WORK REQUIRED
Where the string "Ochnaceae" occurs in the material below, report the whole line.

EXCERPTED DATA
┌──
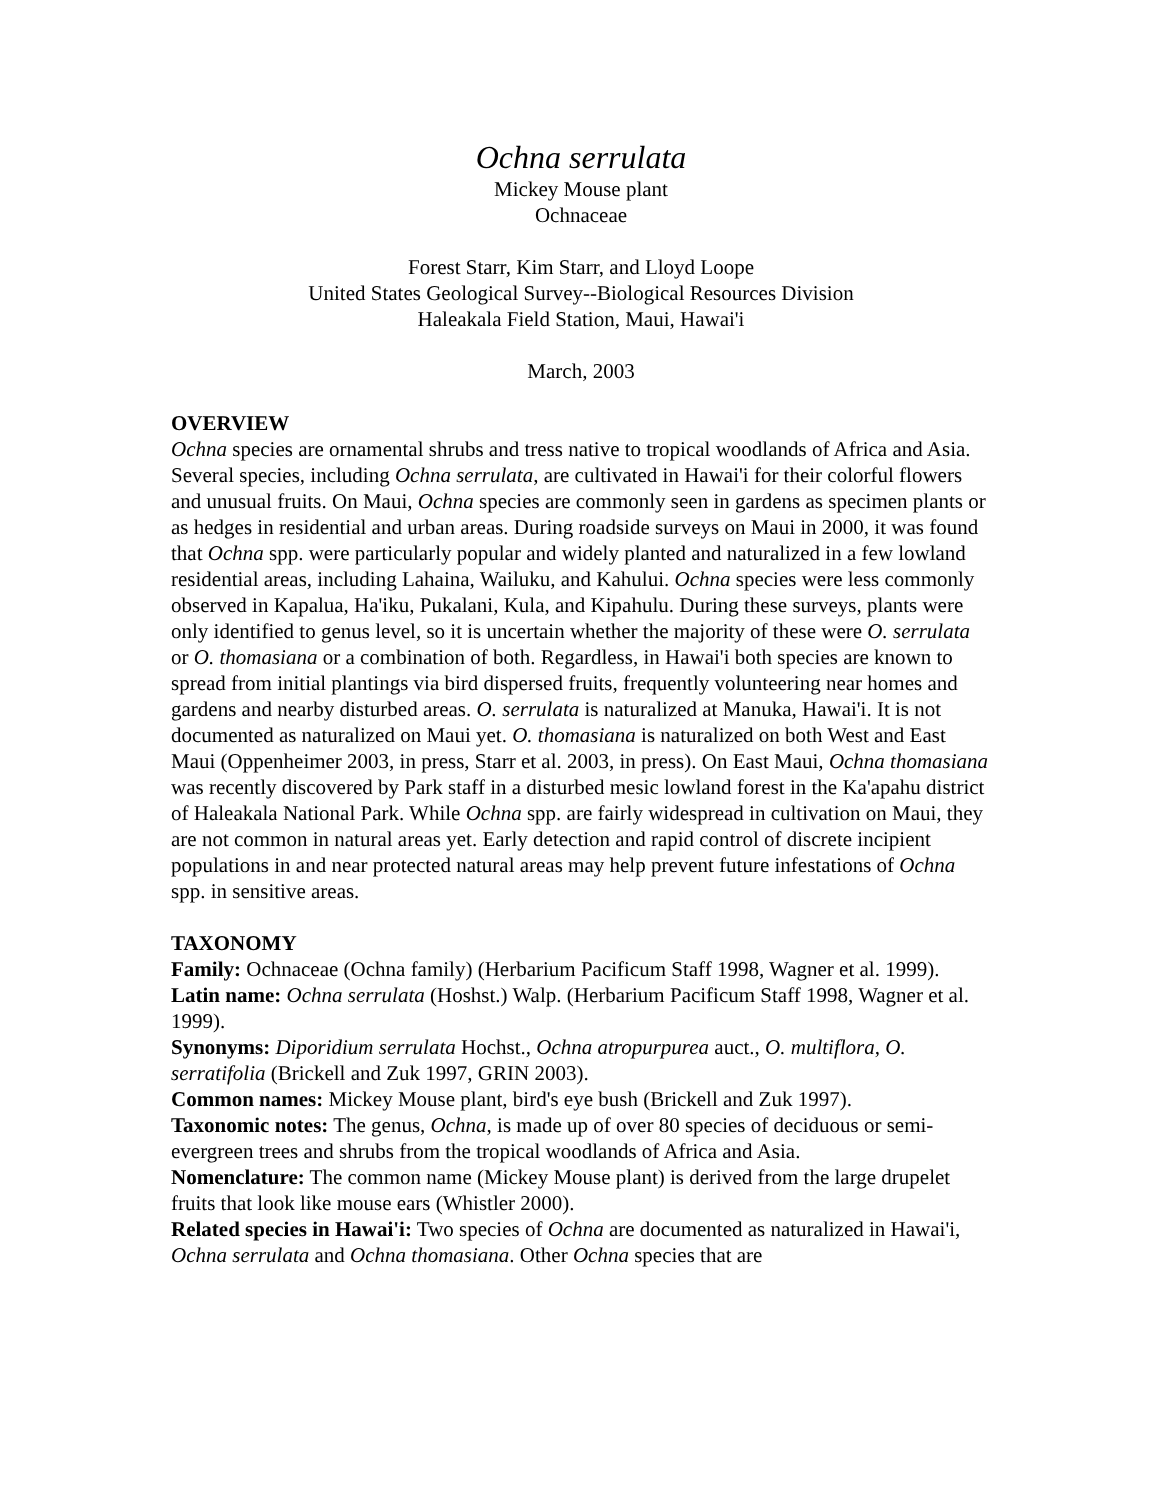Ochna serrulata
Mickey Mouse plant
Ochnaceae
Forest Starr, Kim Starr, and Lloyd Loope
United States Geological Survey--Biological Resources Division
Haleakala Field Station, Maui, Hawai'i
March, 2003
OVERVIEW
Ochna species are ornamental shrubs and tress native to tropical woodlands of Africa and Asia. Several species, including Ochna serrulata, are cultivated in Hawai'i for their colorful flowers and unusual fruits. On Maui, Ochna species are commonly seen in gardens as specimen plants or as hedges in residential and urban areas. During roadside surveys on Maui in 2000, it was found that Ochna spp. were particularly popular and widely planted and naturalized in a few lowland residential areas, including Lahaina, Wailuku, and Kahului. Ochna species were less commonly observed in Kapalua, Ha'iku, Pukalani, Kula, and Kipahulu. During these surveys, plants were only identified to genus level, so it is uncertain whether the majority of these were O. serrulata or O. thomasiana or a combination of both. Regardless, in Hawai'i both species are known to spread from initial plantings via bird dispersed fruits, frequently volunteering near homes and gardens and nearby disturbed areas. O. serrulata is naturalized at Manuka, Hawai'i. It is not documented as naturalized on Maui yet. O. thomasiana is naturalized on both West and East Maui (Oppenheimer 2003, in press, Starr et al. 2003, in press). On East Maui, Ochna thomasiana was recently discovered by Park staff in a disturbed mesic lowland forest in the Ka'apahu district of Haleakala National Park. While Ochna spp. are fairly widespread in cultivation on Maui, they are not common in natural areas yet. Early detection and rapid control of discrete incipient populations in and near protected natural areas may help prevent future infestations of Ochna spp. in sensitive areas.
TAXONOMY
Family: Ochnaceae (Ochna family) (Herbarium Pacificum Staff 1998, Wagner et al. 1999).
Latin name: Ochna serrulata (Hoshst.) Walp. (Herbarium Pacificum Staff 1998, Wagner et al. 1999).
Synonyms: Diporidium serrulata Hochst., Ochna atropurpurea auct., O. multiflora, O. serratifolia (Brickell and Zuk 1997, GRIN 2003).
Common names: Mickey Mouse plant, bird's eye bush (Brickell and Zuk 1997).
Taxonomic notes: The genus, Ochna, is made up of over 80 species of deciduous or semi-evergreen trees and shrubs from the tropical woodlands of Africa and Asia.
Nomenclature: The common name (Mickey Mouse plant) is derived from the large drupelet fruits that look like mouse ears (Whistler 2000).
Related species in Hawai'i: Two species of Ochna are documented as naturalized in Hawai'i, Ochna serrulata and Ochna thomasiana. Other Ochna species that are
└──
ANSWER TO THE EXERCISE
Ochnaceae
Family: Ochnaceae (Ochna family) (Herbarium Pacificum Staff 1998, Wagner et al. 1999).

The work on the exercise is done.